И позднее, в 1935 году – я показал это на предварительном следствии, и здесь на этот счет нужно упомянуть – в 1935 году, когда параллельный центр начал возобновлять свою работу, огромное значение имело то, что в этот момент правые в лице Томского, который был на это уполномочен всей центральной группой правых, дал свое согласие на вхождение в блок. Это чрезвычайно значительно укрепляло позиции блока, это открывало действительные возможности борьбы, и это подталкивало параллельный центр. Это, в частности, имело значение и для меня.
Каким же образом все-таки от этой программы, которая, при всей своей антипартийности, при всей своей полной противоположности социалистической программе, каким образом от этой политической программы мы пришли вот к той практике, которая привела параллельный центр, поставила параллельный центр в положение вождя авантюристской группки, как вчера эту группку еще беспощаднее характеризовал государственный обвинитель?
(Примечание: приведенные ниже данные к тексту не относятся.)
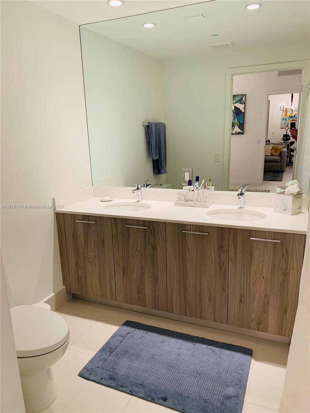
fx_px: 310
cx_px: 155
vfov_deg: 67.3
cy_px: 206
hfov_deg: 53.1
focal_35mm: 26
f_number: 1.8
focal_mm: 4.25
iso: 100
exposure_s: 1/60
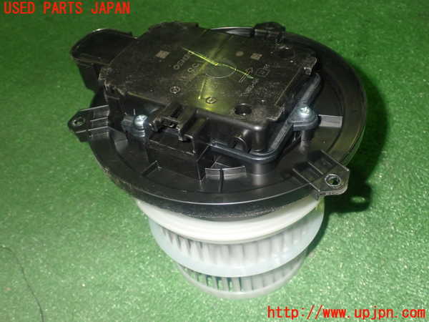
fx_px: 471
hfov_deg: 49.0
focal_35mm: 38
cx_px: 214
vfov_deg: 37.7
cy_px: 161
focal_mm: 6.83
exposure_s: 1/40
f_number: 3.5
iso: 400
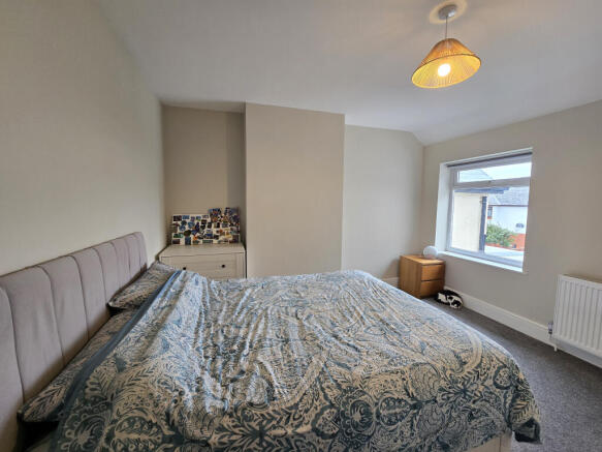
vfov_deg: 89.9
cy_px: 226
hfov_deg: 106.2
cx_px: 301
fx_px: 226
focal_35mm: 13
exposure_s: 1/50
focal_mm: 2.2
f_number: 2.2
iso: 125
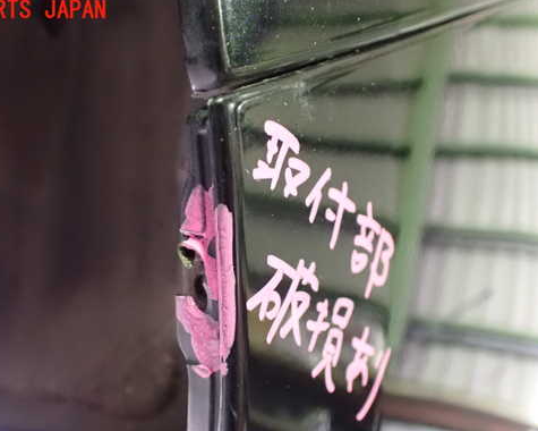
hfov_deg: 49.0
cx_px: 240
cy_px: 252
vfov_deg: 40.0
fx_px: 589
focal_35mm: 37
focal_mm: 5.4
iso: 1600
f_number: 2.3
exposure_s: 1/30
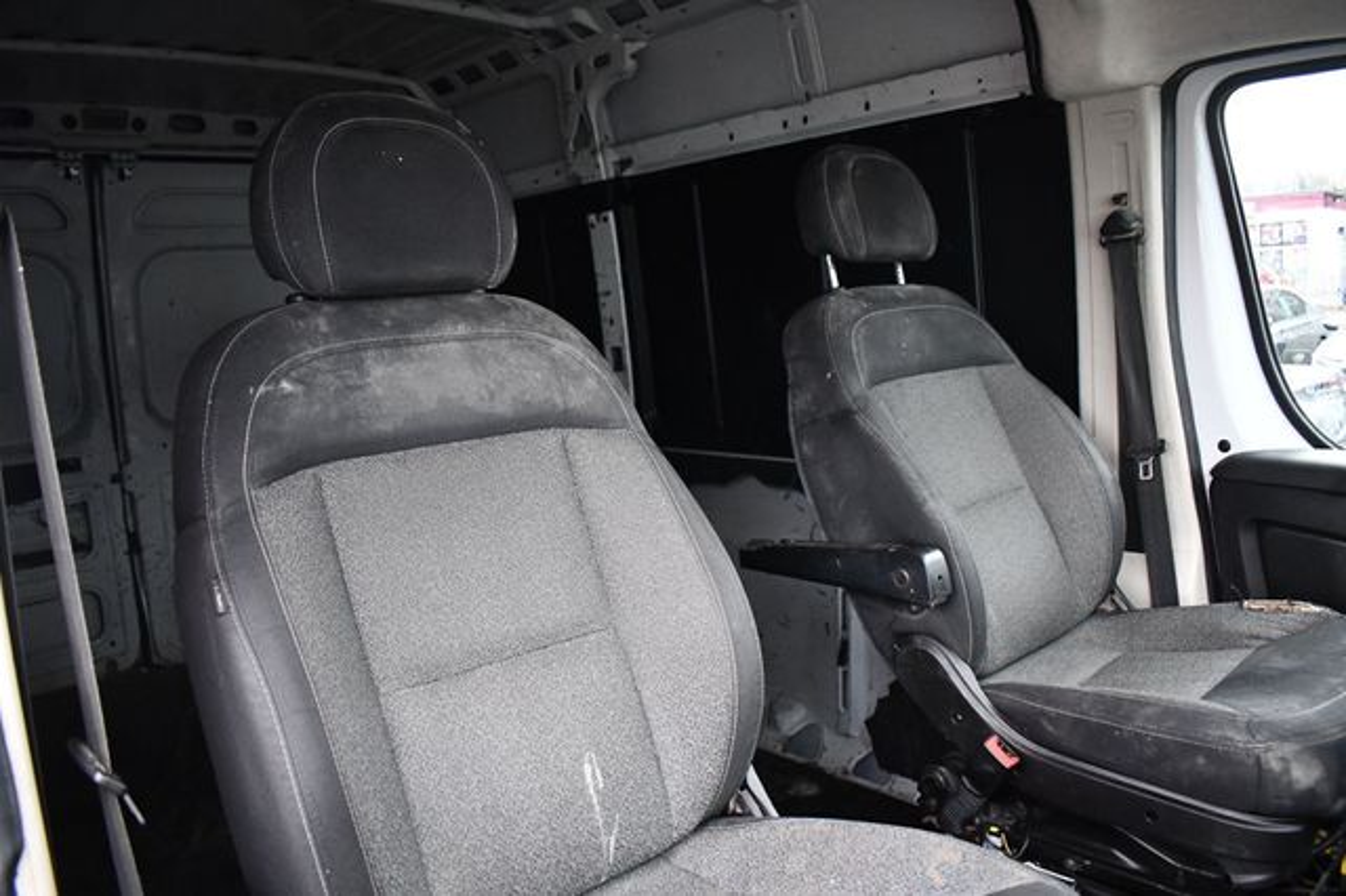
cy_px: 448
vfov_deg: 47.9
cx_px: 673
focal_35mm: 27
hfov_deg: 67.4
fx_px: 1009
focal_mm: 18
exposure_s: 1/100
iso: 3200
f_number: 3.5
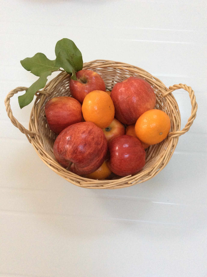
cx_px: 104
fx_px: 256
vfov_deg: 56.9
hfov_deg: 44.1
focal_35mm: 32
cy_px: 138
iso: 125
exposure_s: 1/25
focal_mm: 3.3
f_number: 2.4
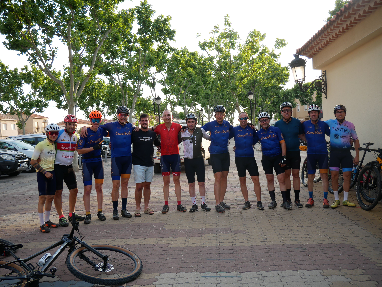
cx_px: 191
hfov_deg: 51.3
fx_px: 397
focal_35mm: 36
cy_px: 144
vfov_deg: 39.7
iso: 200
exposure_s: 1/160
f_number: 4.5
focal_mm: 18
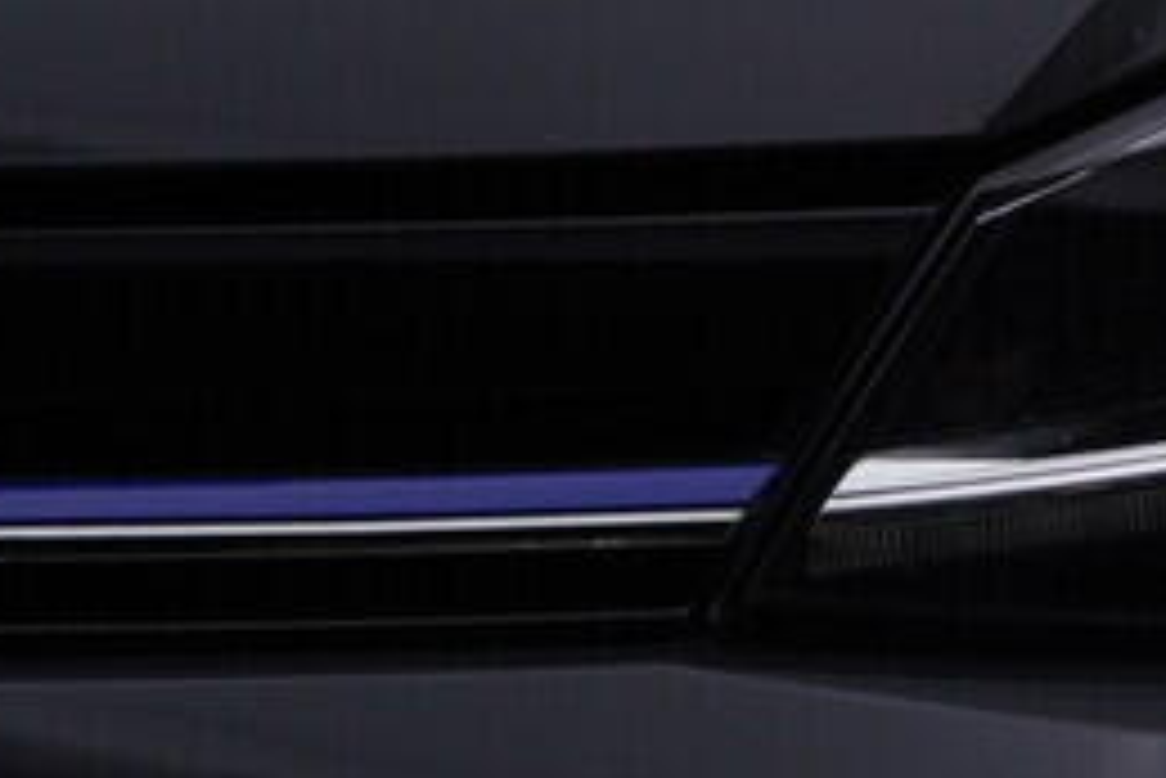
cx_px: 3102
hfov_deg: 8.9
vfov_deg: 6.9
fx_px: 6481
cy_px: 135
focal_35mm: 200
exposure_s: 1/100
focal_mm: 24
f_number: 4.5
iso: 125
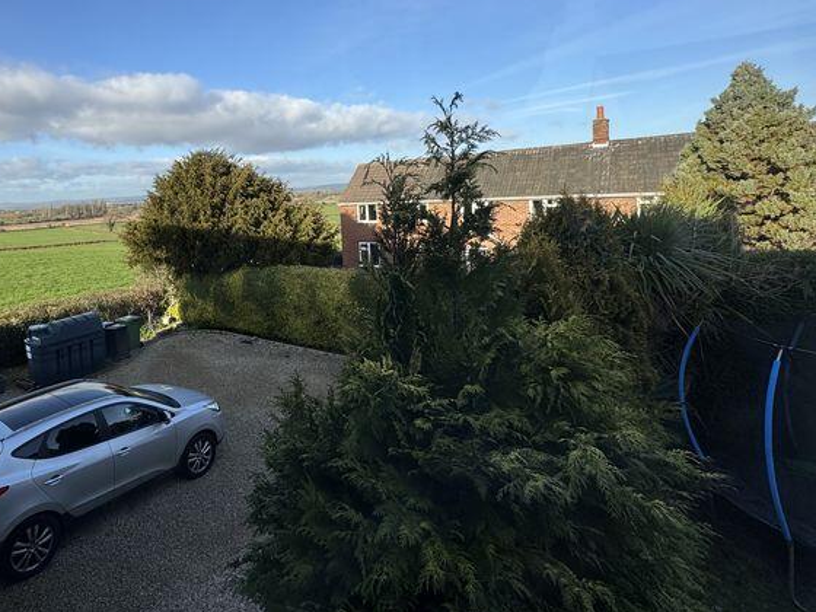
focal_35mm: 20
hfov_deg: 78.4
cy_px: 204
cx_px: 256
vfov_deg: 64.3
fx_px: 471
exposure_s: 1/1094
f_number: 2.2
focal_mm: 2.22
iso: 50
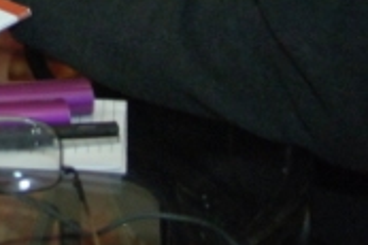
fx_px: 2175
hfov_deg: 9.1
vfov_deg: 6.1
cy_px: -411
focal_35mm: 213
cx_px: -377
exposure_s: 1/250
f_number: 2.8
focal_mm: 24
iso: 800
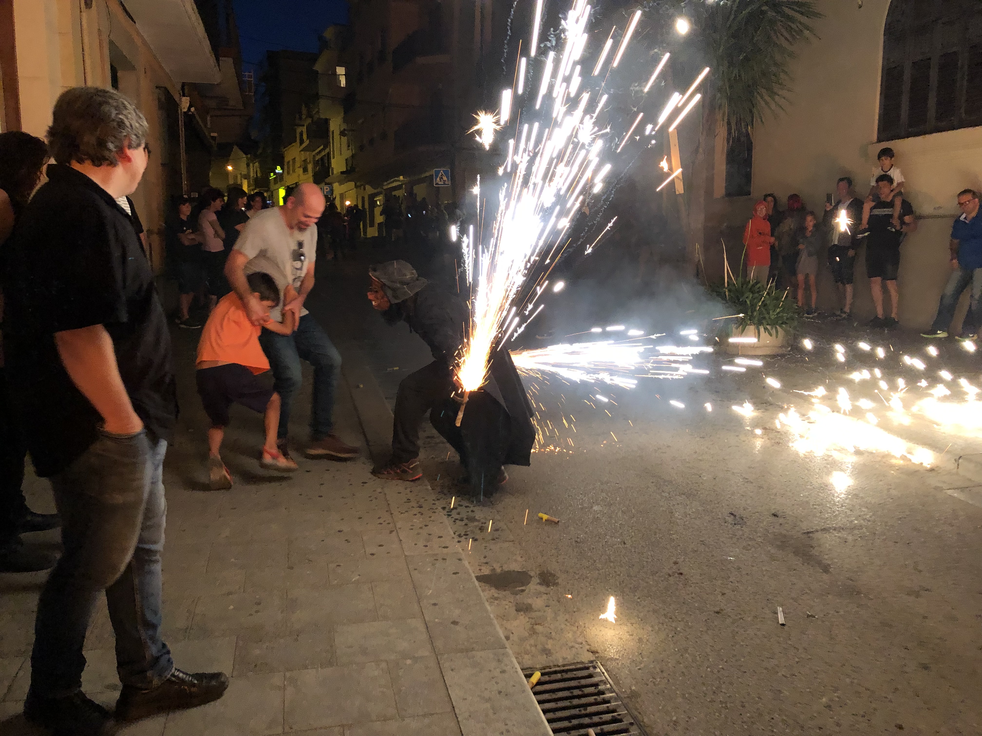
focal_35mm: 28
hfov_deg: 63.4
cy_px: 368
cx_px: 491
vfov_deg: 49.7
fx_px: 794
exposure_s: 1/11
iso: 100
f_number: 1.8
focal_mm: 3.99
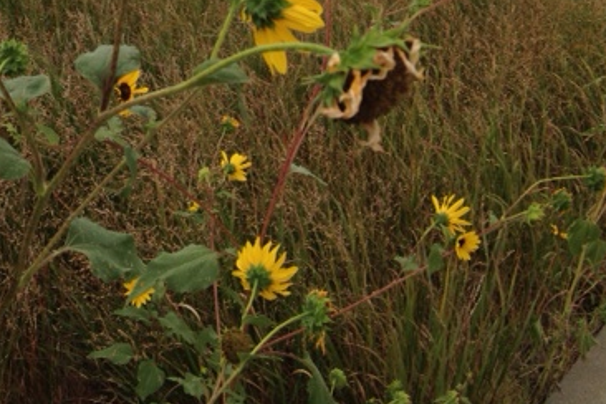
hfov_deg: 32.5
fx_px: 1010
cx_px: 127
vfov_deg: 22.0
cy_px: 22
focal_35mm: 60
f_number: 2.4
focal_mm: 4.12
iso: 50
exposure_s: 1/542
Есть ли тут противоречие между характером программы, между фактом этой политической программы, которая была как-никак программой политической организации, и формами той деятельности, преступными, гнуснейшими, до которых дошел параллельный центр? Я считаю, что я должен это объяснить хотя бы в двух словах. Первое объяснение здесь заключается в том, что самый характер этой программы, самый характер программы восстановления капитализма, предлагаемый в социалистической стране, не мог не означать собой ничего другого, кроме голой авантюристической практики.
И второй момент. Связав себя этими установками, доставив себе эти цели капиталистической реставрации, блок оказался во власти того, что называется логикой борьбы. Эта фраза широко употребляется, но в таком виде она, конечно, обща. Вот как у нас это было, вот что представляла собой наша логика борьбы, которая связала с железной необходимостью членов параллельного центра, стащила их со ступеньки на ступеньку.
Я думаю, что не должен тут говорить об отдельных фактах, которые были уже оглашены на предварительном следствии, на судебном следствии и хорошо известны вам, граждане судьи. Я думаю, что тут надо вкратце охарактеризовать для вас, для всей страны, для всех тех, кто, может быть, колеблется, мог бы стать преступником; мог бы начать антисоветскую борьбу.
Надо сказать, что, начав с антипартийных взглядов, мы оказались в необходимости бороться против социализма, мы оказались на позиции борьбы с нашей партией, противопоставили себя всем народным массам, которые шли вместе с партией.
Наша программа антипартийная, антисоциалистическая. Поэтому она немедленно развернулась и оказалась программой антинародной. То, что здесь говорил вчера государственный обвинитель, это же правильно. Эту программу мы не могли никому сказать, кроме своих ближайших членов центра. Мы ее даже не решались записать ни в одном документе, не решались ее распространять, потому что одно разоблачение такой программы уж означало бы банкротство нашего блока.